Selagi pertempuran berjalan sangat seru, mendadak Un Beng Gie rasai sakit pada lengan kanannya, tidak tempo lagi ia mencelat jauh, akan pisahkan diri, setelah mana, ia lihat bagian tangannya yang sakit itu. Lengan itu merah dan bengkak! Ia mengerti bahwa ia telah kena dibentur, tapi ia pun segera mengerti, orang telah berlaku baik kepadanya, kalau tidak, tangan itu bisa bercelaka. Walaupun begini, ia mendongkol, cuma sekarang tak lagi ia hendak lanjuti pertempuran itu.
Selagi pertempuran tertunda itu, Un Beng San, Sam- yaya, maju hampirkan anak muda kita.
"Wan Lian-hia," katanya dengan tenang, "begini muda usia kaum bugeemu liehay sekali. Marilah, lohu ingin sekali belajar kenal dengan menggunai alat-senjata!"
Lekas-lekas Sin Cie berikan jawabannya.
"Tak berani aku yang muda datang kesini dengan membekal senjata," ia menampik.
Sam-yaya itu tertawa besar.
"Kau kenal baik adat istiadat," katanya. "Tentang kau bisalah dibilang, karena bugee liehay, nyalimu jadi besar. Tidak apa.
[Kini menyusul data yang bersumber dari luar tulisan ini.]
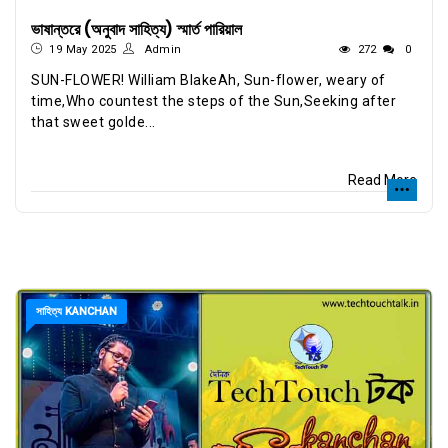
ভাষান্তরে (অনুবাদ সাহিত্য) স্মার্ত পারিয়াল
19 May 2025
Admin
272
0
SUN-FLOWER! William BlakeAh, Sun-flower, weary of
time,Who countest the steps of the Sun,Seeking after
that sweet golde...
Read More
সাহিত্য KANCHAN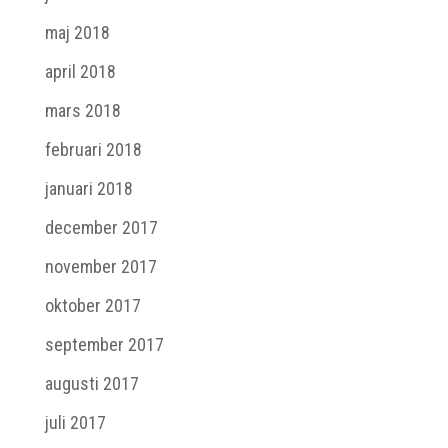
maj 2018
april 2018
mars 2018
februari 2018
januari 2018
december 2017
november 2017
oktober 2017
september 2017
augusti 2017
juli 2017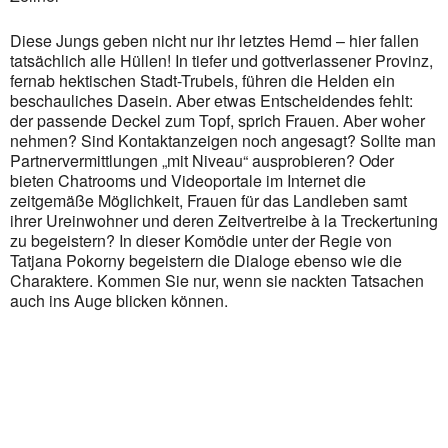
Diese Jungs geben nicht nur ihr letztes Hemd – hier fallen
tatsächlich alle Hüllen! In tiefer und gottverlassener Provinz,
fernab hektischen Stadt-Trubels, führen die Helden ein
beschauliches Dasein. Aber etwas Entscheidendes fehlt:
der passende Deckel zum Topf, sprich Frauen. Aber woher
nehmen? Sind Kontaktanzeigen noch angesagt? Sollte man
Partnervermittlungen „mit Niveau“ ausprobieren? Oder
bieten Chatrooms und Videoportale im Internet die
zeitgemäße Möglichkeit, Frauen für das Landleben samt
ihrer Ureinwohner und deren Zeitvertreibe à la Treckertuning
zu begeistern? In dieser Komödie unter der Regie von
Tatjana Pokorny begeistern die Dialoge ebenso wie die
Charaktere. Kommen Sie nur, wenn sie nackten Tatsachen
auch ins Auge blicken können.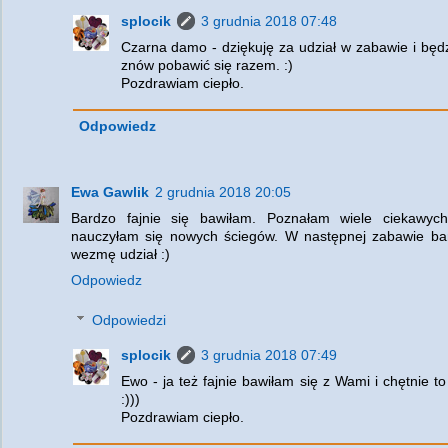
splocik
3 grudnia 2018 07:48
Czarna damo - dziękuję za udział w zabawie i będz
znów pobawić się razem. :)
Pozdrawiam ciepło.
Odpowiedz
Ewa Gawlik
2 grudnia 2018 20:05
Bardzo fajnie się bawiłam. Poznałam wiele ciekawych
nauczyłam się nowych ściegów. W następnej zabawie ba
wezmę udział :)
Odpowiedz
Odpowiedzi
splocik
3 grudnia 2018 07:49
Ewo - ja też fajnie bawiłam się z Wami i chętnie t
:)))
Pozdrawiam ciepło.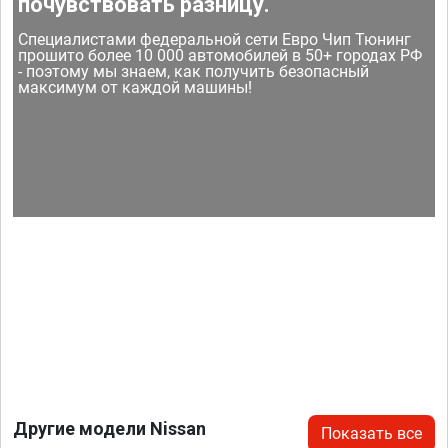
почувствовать разницу.
Специалистами федеральной сети Евро Чип Тюнинг
прошито более 10 000 автомобилей в 50+ городах РФ
- поэтому мы знаем, как получить безопасный
максимум от каждой машины!
Другие модели Nissan
Показать все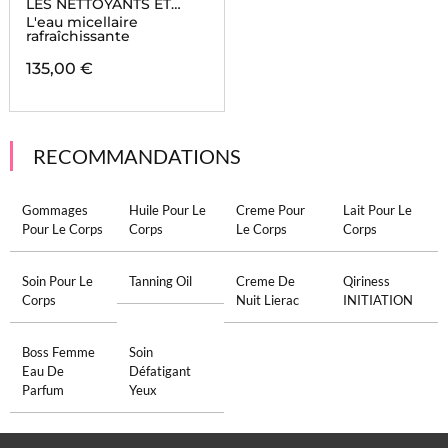
LES NETTOYANTS ET
TONIQUES
L'eau micellaire
rafraîchissante
135,00 €
RECOMMANDATIONS
Gommages
Huile Pour Le
Creme Pour
Lait Pour Le
Pour Le Corps
Corps
Le Corps
Corps
Soin Pour Le
Tanning Oil
Creme De
Qiriness
Corps
Nuit Lierac
INITIATION
Boss Femme
Soin
Eau De
Défatigant
Parfum
Yeux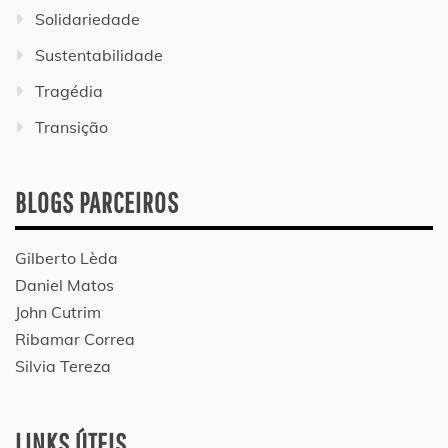
Solidariedade
Sustentabilidade
Tragédia
Transição
BLOGS PARCEIROS
Gilberto Lèda
Daniel Matos
John Cutrim
Ribamar Correa
Silvia Tereza
LINKS ÚTEIS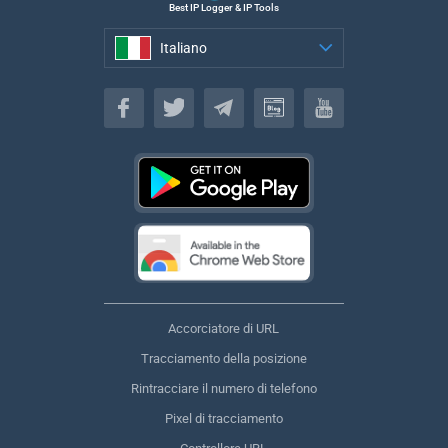
Best IP Logger & IP Tools
Italiano
Italiano
Accorciatore di URL
Tracciamento della posizione
Rintracciare il numero di telefono
Pixel di tracciamento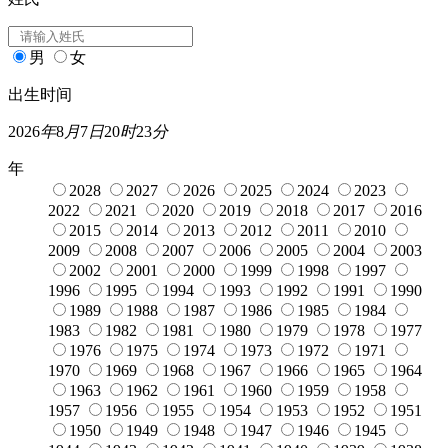
男
女
出生时间
2026
年
8
月
7
日
20
时
23
分
年
2028
2027
2026
2025
2024
2023
2022
2021
2020
2019
2018
2017
2016
2015
2014
2013
2012
2011
2010
2009
2008
2007
2006
2005
2004
2003
2002
2001
2000
1999
1998
1997
1996
1995
1994
1993
1992
1991
1990
1989
1988
1987
1986
1985
1984
1983
1982
1981
1980
1979
1978
1977
1976
1975
1974
1973
1972
1971
1970
1969
1968
1967
1966
1965
1964
1963
1962
1961
1960
1959
1958
1957
1956
1955
1954
1953
1952
1951
1950
1949
1948
1947
1946
1945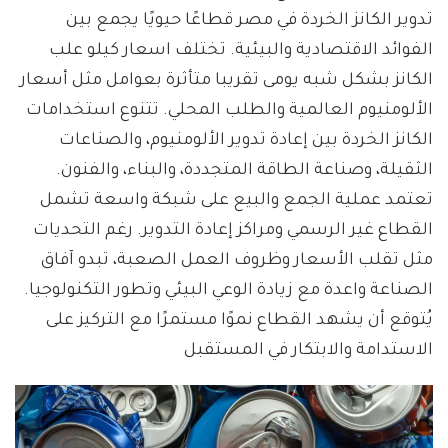
تدوير الكانز الخردة في مصر قطاعًا حيويًا يجمع بين
الفوائد الاقتصادية والبيئية. تختلف اسعار كيلو علب
الكانز بشكل شبه يومى تقريبا متأثرة بعوامل مثل أسعار
الألومنيوم العالمية والطلب المحلي. تتنوع استخدامات
الكانز الخردة بين إعادة تدوير الألومنيوم، والصناعات
الثقيلة، وصناعة الطاقة المتجددة، والبناء، والفنون.
تعتمد عملية الجمع والبيع على شبكة واسعة تشمل
القطاع غير الرسمي ومراكز إعادة التدوير. رغم التحديات
مثل تقلب الأسعار وظروف العمل الصعبة، تبدو آفاق
الصناعة واعدة مع زيادة الوعي البيئي وتطور التكنولوجيا.
يُتوقع أن يشهد القطاع نموًا مستمرًا مع التركيز على
الاستدامة والابتكار في المستقبل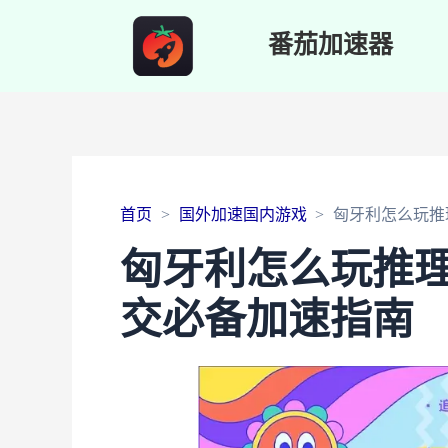
番茄加速器
首页
国外加速国内游戏
匈牙利怎么玩推
匈牙利怎么玩推
交必备加速指南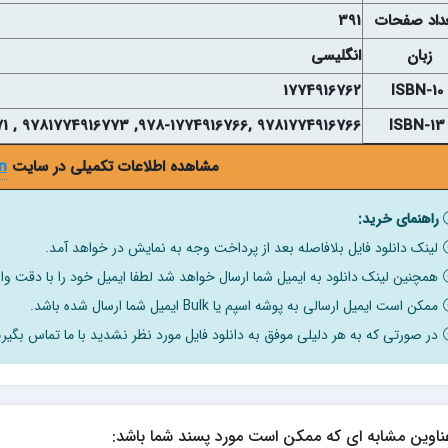
داد صفحات
391
زبان
انگلیسی
1774916762
ISBN-10
9781774916766 ,978-1774916766, 9781774916773 , 9781003503071
ISBN-13
مشاهده اطلاعات تکمیلی در سایت
n
راهنمای خرید:
لینک دانلود فایل بلافاصله بعد از پرداخت وجه به نمایش در خواهد آمد.
همچنین لینک دانلود به ایمیل شما ارسال خواهد شد لطفا ایمیل خود را با دقت وار
ممکن است ایمیل ارسالی به پوشه اسپم یا Bulk ایمیل شما ارسال شده باشد.
در صورتی که به هر دلیلی موفق به دانلود فایل مورد نظر نشدید با ما تماس بگیری
ناوین مشابه ای که ممکن است مورد پسند شما باشد:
Mari kita pergi ke lian-bu-thia!"
Lain-bu-thia itu adalah thia atau ruangan untuk belajar silat.
Sembari mengundang, Un Beng San loncat turun kebawah genteng. Tindakan ini diturut oleh semua rombongannya.
Sin Cie loncat turun , ia ikut masuk kedalam rumah. Selagi mereka itu berjalan, Un Ceng dekati si anak muda,
akan kisiki dia : "Didalam tongkat ada senjata rahasianya!"
Bercekat hatinya Sin Cie.
Tidak lama sampailah mereka di lian-bu-thia. Sin Cie tampak tiga thia yang besar ditengah-tengah mana ada satu pekarangan yang lebar. Kesitu pun lantas berkumpul lain- lain anggauta dari keluarga Un yang besar itu, karena keluarga ini punyakan anggota-anggota, lelaki dan perempuan, yang semua gemar ilmu silat. Semua mereka hendak nonton pertandingan. Malah diantara mereka kedapatan bocah-bocah umur tujuh atau delapan tahun.